Sometimes, it’s easy to forget that Panasonic is not the only brand still making plasma TVs. Samsung and LG both still ship reasonably fulsome plasma ranges too. But unlike Panasonic, the Korean brands focus their marketing attentions almost exclusively on their LCD and especially LED-lit sets.
In our opinion, this is a mistake, for plasma technology still has a great deal to offer - especially, it’s turned out, in the new 3D age. Panasonic and Samsung have both delivered 3D pictures from plasma screens that have been markedly superior - at least in terms of the dreaded crosstalk noise - to anything witnessed from an LCD TV. And now, as we’re about to discover, LG is continuing this theme with its first 3D plasma TV, the 50PX990.
The 50PX990 gets off to an eye-catching start with a very fetching design. It sits right at the top of LG’s plasma tree, and so enjoys LG’s premium Infinia design complete with a glass top-sheet to give the TV a single-layer finish.

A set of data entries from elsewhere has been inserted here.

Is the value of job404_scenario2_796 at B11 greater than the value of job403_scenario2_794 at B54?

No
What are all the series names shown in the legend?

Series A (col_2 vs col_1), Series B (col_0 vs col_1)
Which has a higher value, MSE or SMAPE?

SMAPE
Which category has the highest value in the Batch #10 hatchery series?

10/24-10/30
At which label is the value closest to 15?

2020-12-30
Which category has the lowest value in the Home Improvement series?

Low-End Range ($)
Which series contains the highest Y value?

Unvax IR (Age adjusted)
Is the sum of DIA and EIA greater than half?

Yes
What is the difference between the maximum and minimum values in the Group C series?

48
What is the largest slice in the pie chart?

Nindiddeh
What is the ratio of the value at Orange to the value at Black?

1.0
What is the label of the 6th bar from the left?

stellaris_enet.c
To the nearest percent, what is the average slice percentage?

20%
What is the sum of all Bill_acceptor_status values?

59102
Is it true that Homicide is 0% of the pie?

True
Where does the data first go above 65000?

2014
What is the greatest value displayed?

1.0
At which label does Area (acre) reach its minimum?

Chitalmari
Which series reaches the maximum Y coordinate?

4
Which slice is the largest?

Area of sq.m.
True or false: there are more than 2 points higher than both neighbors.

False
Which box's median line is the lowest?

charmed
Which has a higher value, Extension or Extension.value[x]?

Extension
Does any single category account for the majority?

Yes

The black bezel is strikingly minimalistic and glossy too, as well as being distinguished by a touch of blue in its extremities. This blue extends into the lovely transparent neck of the TV’s exceptionally good-looking desktop stand too, with finishing touches coming from the set’s impressive slenderness for a plasma TV and the tastefully illuminated logo and buttons along the bottom edge.
The 50PX990’s uncompromising status is also evident in its connections. For a healthy four-strong HDMI count is joined by fulsome multimedia support from a D-Sub PC input, an Ethernet port and USB ports. What’s more, the Ethernet port delivers a full suite of functions, from supporting a built-in Freeview HD tuner through to streaming files from a DLNA PC and accessing LG’s NetCast online platform.
The USBs can play back JPEG, MP3 and even DivX HD video files, as well as making the TV Wi-Fi capable via a dongle. A dongle which is included with the TV as standard, rather than only being an optional extra.
Another key ‘accessory’ found in the 50PX990’s box is a single pair of LG’s active shutter 3D glasses. Obviously only getting one pair runs counter to the supposedly more social nature of 3D viewing - and it’s impossible to ignore the fact that some other brands now give you two pairs of 3D glasses with their 3D TVs. But there you go. Guess you’ll just have to factor in £100 for each pair of further glasses you need - something that’s not actually that nightmarish given that we’ve found the 50PX990 going for under a grand.
While we’re on the subject of 3D, it’s high time we pointed out that the 50PX990 is the first 3D TV we’ve seen that’s had its 3D performance officially endorsed by independent quality assurance group, THX. In deciding if a TV hits the mark in 3D terms, the THX labs assess brightness, colour saturations and, most significantly of all, crosstalk noise.